The Conservative Party’s fondness for Republican politics goes back generations, and affections have grown in recent years as Brexiteers have held up a prospective American trade deal as the reward for a sharp split from the European Union.
But some analysts were struck this week by just how obsequious some of the leadership contenders’ appeals to Mr. Trump had become. Enthusiasm for the president, once confined to the party’s rightmost wing, seemed to travel to the mainstream as lawmakers vied for the votes of some 160,000 party members who tend to be stridently anti-Europe.
Mr. Gove, the environment secretary and a leadership hopeful from the moderate wing, once called Mr. Trump “an intemperate, bullying, foul-mouthed panderer.” Mr. Trump asked to meet with him anyway, though Mr. Gove said the two only managed to chat briefly at a banquet on Monday night.

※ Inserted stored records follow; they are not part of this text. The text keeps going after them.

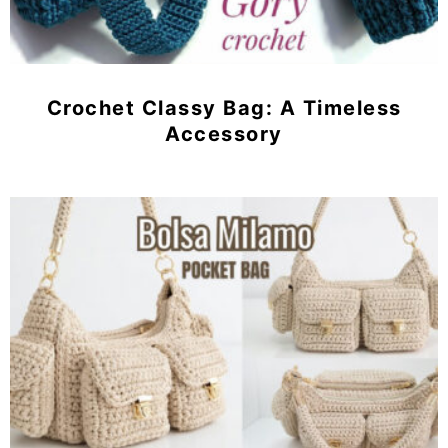
Crochet Classy Bag: A Timeless
Accessory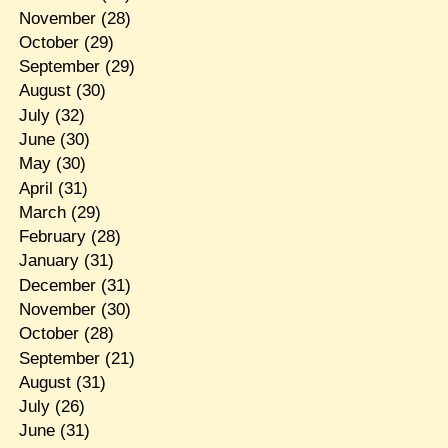
November
(28)
October
(29)
September
(29)
August
(30)
July
(32)
June
(30)
May
(30)
April
(31)
March
(29)
February
(28)
January
(31)
December
(31)
November
(30)
October
(28)
September
(21)
August
(31)
July
(26)
June
(31)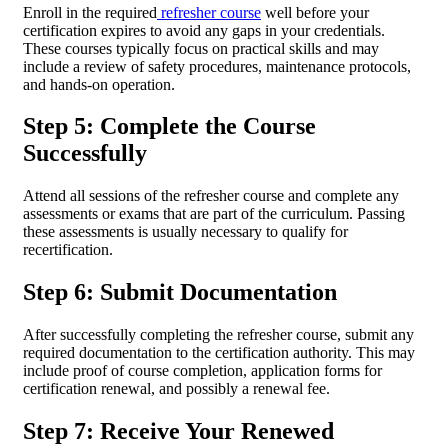
Enroll in the required
refresher course
well before your
certification expires to avoid any gaps in your credentials.
These courses typically focus on practical skills and may
include a review of safety procedures, maintenance protocols,
and hands-on operation.
Step 5: Complete the Course
Successfully
Attend all sessions of the refresher course and complete any
assessments or exams that are part of the curriculum. Passing
these assessments is usually necessary to qualify for
recertification.
Step 6: Submit Documentation
After successfully completing the refresher course, submit any
required documentation to the certification authority. This may
include proof of course completion, application forms for
certification renewal, and possibly a renewal fee.
Step 7: Receive Your Renewed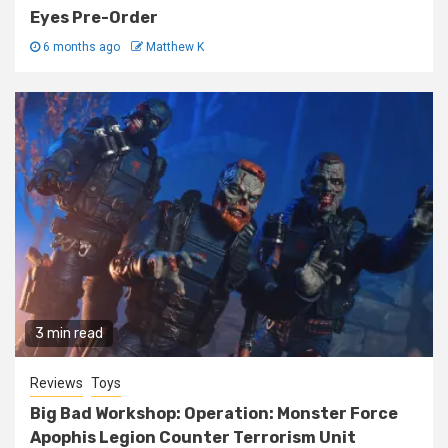
Eyes Pre-Order
6 months ago
Matthew K
3 min read
Reviews
Toys
Big Bad Workshop: Operation: Monster Force
Apophis Legion Counter Terrorism Unit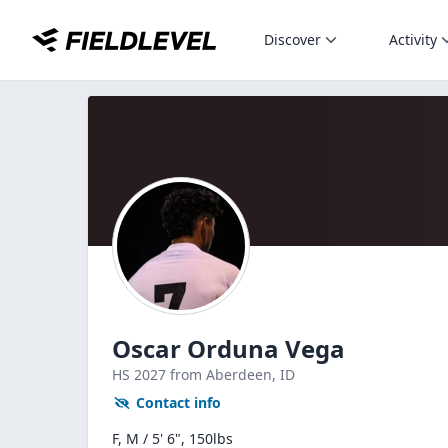
Discover
Activity
Oscar Orduna Vega
HS
2027
from Aberdeen,
ID
Contact info
F, M / 5' 6", 150lbs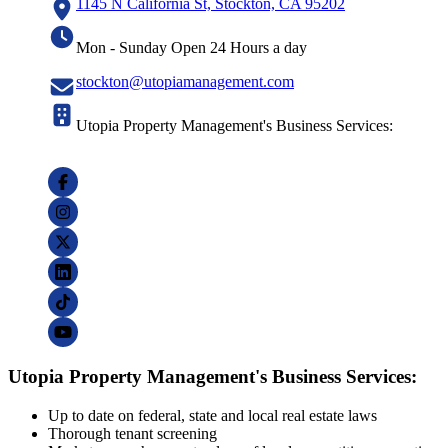
1145 N California St, Stockton, CA 95202
Mon - Sunday Open 24 Hours a day
stockton@utopiamanagement.com
Utopia Property Management's Business Services:
Utopia Property Management's Business Services:
Up to date on federal, state and local real estate laws
Thorough tenant screening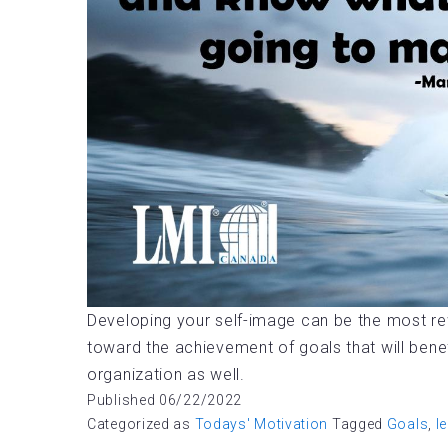
Developing your self-image can be the most rewar
toward the achievement of goals that will bene
organization as well.
Published
06/22/2022
Categorized as
Todays' Motivation
Tagged
Goals
,
l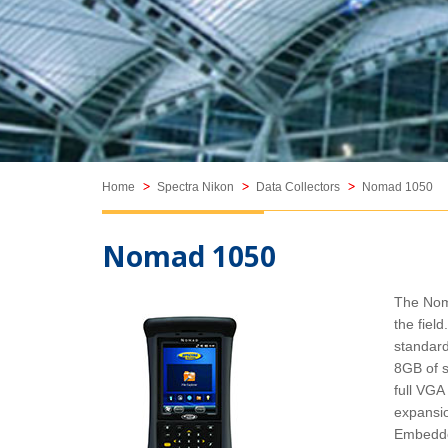
Featured Products
Home
Spectra Nikon
Data Collectors
Nomad 1050
Nomad 1050
The Noma
Trimble C-Series
the fie
Trimble C3 Mechanical Total
standard
Station
8GB of s
full VGA
expansio
Embedde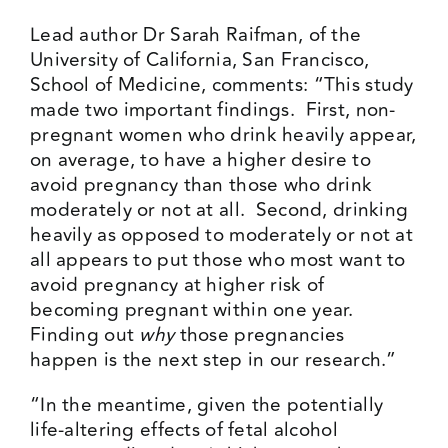
Lead author Dr Sarah Raifman, of the
University of California, San Francisco,
School of Medicine, comments: “This study
made two important findings. First, non-
pregnant women who drink heavily appear,
on average, to have a higher desire to
avoid pregnancy than those who drink
moderately or not at all. Second, drinking
heavily as opposed to moderately or not at
all appears to put those who most want to
avoid pregnancy at higher risk of
becoming pregnant within one year.
Finding out
why
those pregnancies
happen is the next step in our research.”
“In the meantime, given the potentially
life-altering effects of fetal alcohol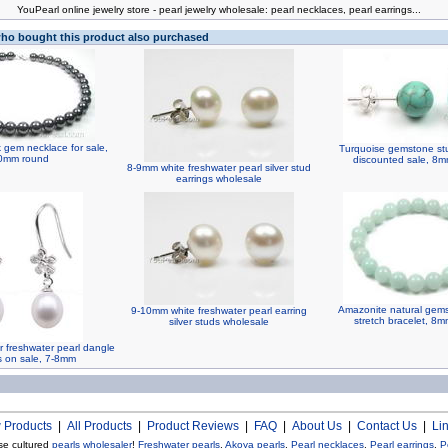
You
Pearl online jewelry store
-
pearl jewelry wholesale
:
pearl necklaces
,
pearl earrings
...
o bought this product also purchased
 gem necklace for sale,
Turquoise gemstone stu
0mm round
discounted sale, 8
8-9mm white freshwater pearl silver stud
earrings wholesale
Amazonite natural gem
9-10mm white freshwater pearl earring
stretch bracelet, 8
silver studs wholesale
r freshwater pearl dangle
s on sale, 7-8mm
 Products
|
All Products
|
Product Reviews
|
FAQ
|
About Us
|
Contact Us
|
Li
se cultured
pearls wholesaler
!
Freshwater pearls
,
Akoya pearls
,
Pearl necklaces
,
Pearl earrings
,
P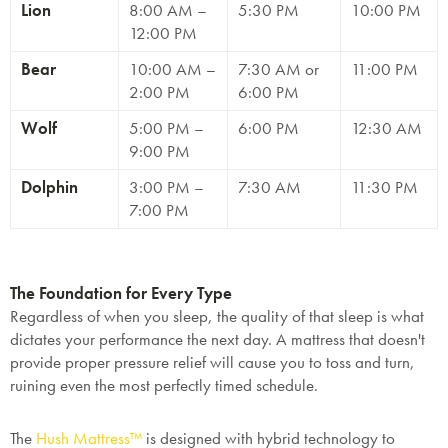
Lion
8:00 AM –
5:30 PM
10:00 PM
12:00 PM
Bear
10:00 AM –
7:30 AM or
11:00 PM
2:00 PM
6:00 PM
Wolf
5:00 PM –
6:00 PM
12:30 AM
9:00 PM
Dolphin
3:00 PM –
7:30 AM
11:30 PM
7:00 PM
The Foundation for Every Type
Regardless of when you sleep, the
quality
of that sleep is what
dictates your performance the next day. A mattress that doesn't
provide proper pressure relief will cause you to toss and turn,
ruining even the most perfectly timed schedule.
The
Hush Mattress™
is designed with hybrid technology to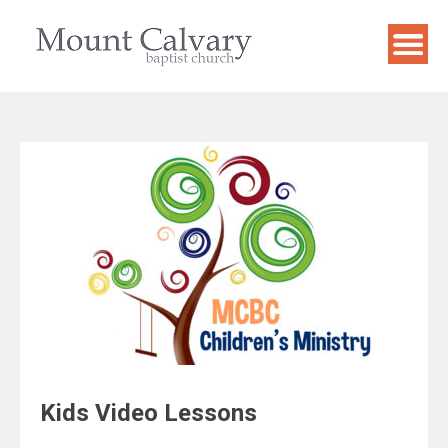
Skip
to
content
Kids Video Lessons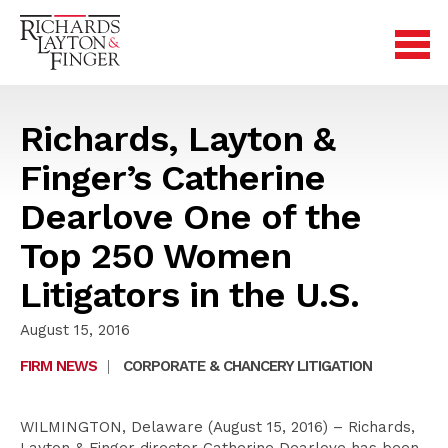
Richards, Layton &
Finger’s Catherine
Dearlove One of the
Top 250 Women
Litigators in the U.S.
August 15, 2016
FIRM NEWS
|
CORPORATE & CHANCERY LITIGATION
WILMINGTON, Delaware (August 15, 2016) – Richards,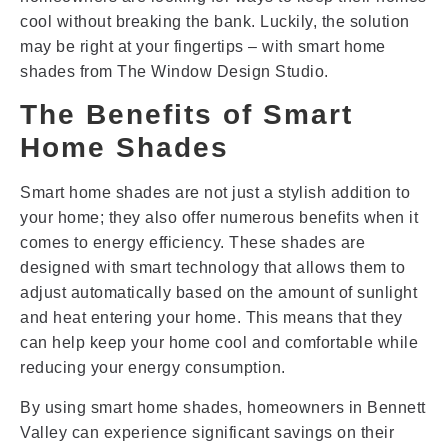
cool without breaking the bank. Luckily, the solution
may be right at your fingertips – with smart home
shades from The Window Design Studio.
The Benefits of Smart
Home Shades
Smart home shades are not just a stylish addition to
your home; they also offer numerous benefits when it
comes to energy efficiency. These shades are
designed with smart technology that allows them to
adjust automatically based on the amount of sunlight
and heat entering your home. This means that they
can help keep your home cool and comfortable while
reducing your energy consumption.
By using smart home shades, homeowners in Bennett
Valley can experience significant savings on their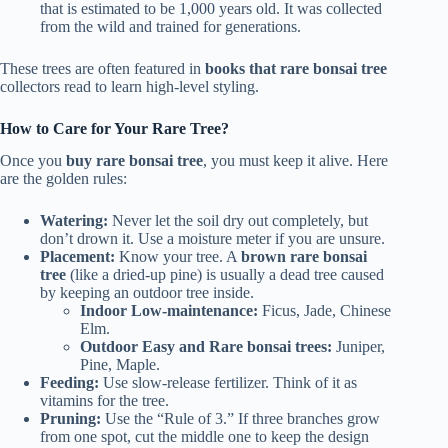
that is estimated to be 1,000 years old. It was collected
from the wild and trained for generations.
These trees are often featured in
books that rare bonsai tree
collectors read to learn high-level styling.
How to Care for Your Rare Tree?
Once you
buy rare bonsai tree
, you must keep it alive. Here
are the golden rules:
Watering:
Never let the soil dry out completely, but
don’t drown it. Use a moisture meter if you are unsure.
Placement:
Know your tree. A
brown rare bonsai
tree
(like a dried-up pine) is usually a dead tree caused
by keeping an outdoor tree inside.
Indoor Low-maintenance:
Ficus, Jade, Chinese
Elm.
Outdoor Easy and Rare bonsai trees:
Juniper,
Pine, Maple.
Feeding:
Use slow-release fertilizer. Think of it as
vitamins for the tree.
Pruning:
Use the “Rule of 3.” If three branches grow
from one spot, cut the middle one to keep the design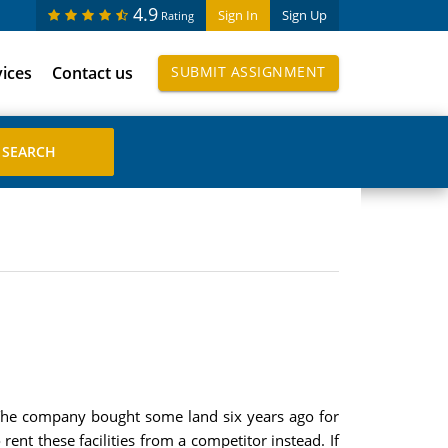
4.9
Sign In
Sign Up
Rating
vices
Contact us
SUBMIT ASSIGNMENT
. The company bought some land six years ago for
rent these facilities from a competitor instead. If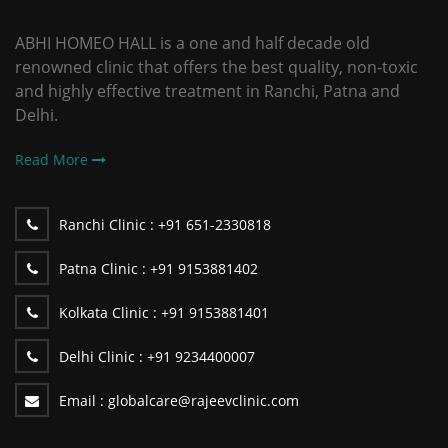
ABHI HOMEO HALL is a one and half decade old
renowned clinic that offers the best quality, non-toxic
and highly effective treatment in Ranchi, Patna and
Delhi.
Read More
Ranchi Clinic :
+91 651-2330818
Patna Clinic :
+91 9153881402
Kolkata Clinic :
+91 9153881401
Delhi Clinic :
+91 9234400007
Email :
globalcare@rajeevclinic.com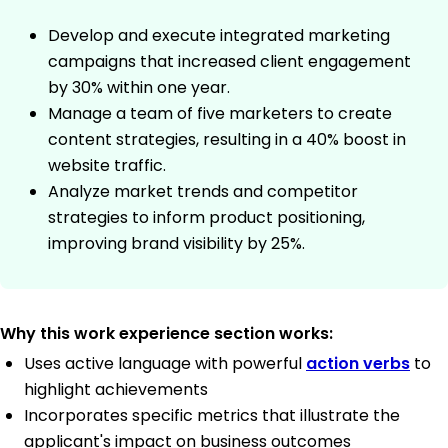
Develop and execute integrated marketing
campaigns that increased client engagement
by 30% within one year.
Manage a team of five marketers to create
content strategies, resulting in a 40% boost in
website traffic.
Analyze market trends and competitor
strategies to inform product positioning,
improving brand visibility by 25%.
Why this work experience section works:
Uses active language with powerful
action verbs
to
highlight achievements
Incorporates specific metrics that illustrate the
applicant's impact on business outcomes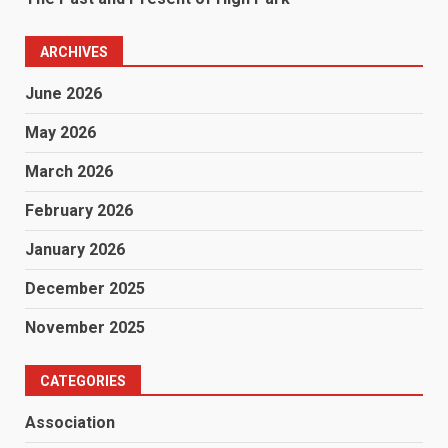
ARCHIVES
June 2026
May 2026
March 2026
February 2026
January 2026
December 2025
November 2025
CATEGORIES
Association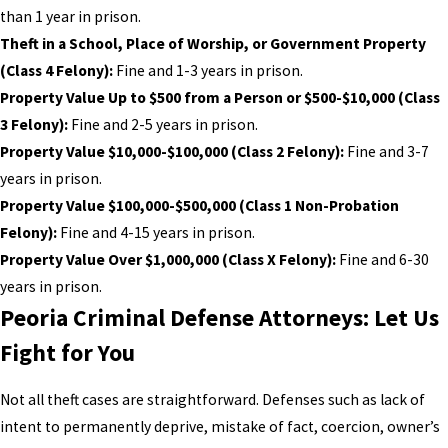
than 1 year in prison.
Theft in a School, Place of Worship, or Government Property
(Class 4 Felony):
Fine and 1-3 years in prison.
Property Value Up to $500 from a Person or $500-$10,000 (Class
3 Felony):
Fine and 2-5 years in prison.
Property Value $10,000-$100,000 (Class 2 Felony):
Fine and 3-7
years in prison.
Property Value $100,000-$500,000 (Class 1 Non-Probation
Felony):
Fine and 4-15 years in prison.
Property Value Over $1,000,000 (Class X Felony):
Fine and 6-30
years in prison.
Peoria Criminal Defense Attorneys: Let Us
Fight for You
Not all theft cases are straightforward. Defenses such as lack of
intent to permanently deprive, mistake of fact, coercion, owner’s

Another candidate, Sajid Javid, the home secretary, met Mr. Trumpfor a short time on Wednesday.
Mr. Hunt, the foreign secretary, sat down with Mr. Trump on Tuesday night, a few hours after Mr. Trump singled him out as a potential prime minister. Mr. Hunt has repaid the president’s affection, defending him after Mr. Trump greeted his hosts by calling London’s mayor, Sadiq Khan, a “stone-cold loser” and making fun of his short stature on Twitter.
“Well,” Mr. Hunt said, “the elected mayor of London has made some pretty choice insults about Donald Trump.”
Esther McVey, a hard-line Brexiteer running to succeed Mrs. May, took the same tack, blaming Mr. Khan for criticizing the president and calling him “churlish, childish.” Ms. McVey also adopted Mr. Trump’s stance on a no-deal Brexit, saying in a statement: “The U.S. president is right about the need for us to be serious about walking away from the E.U. without a deal.”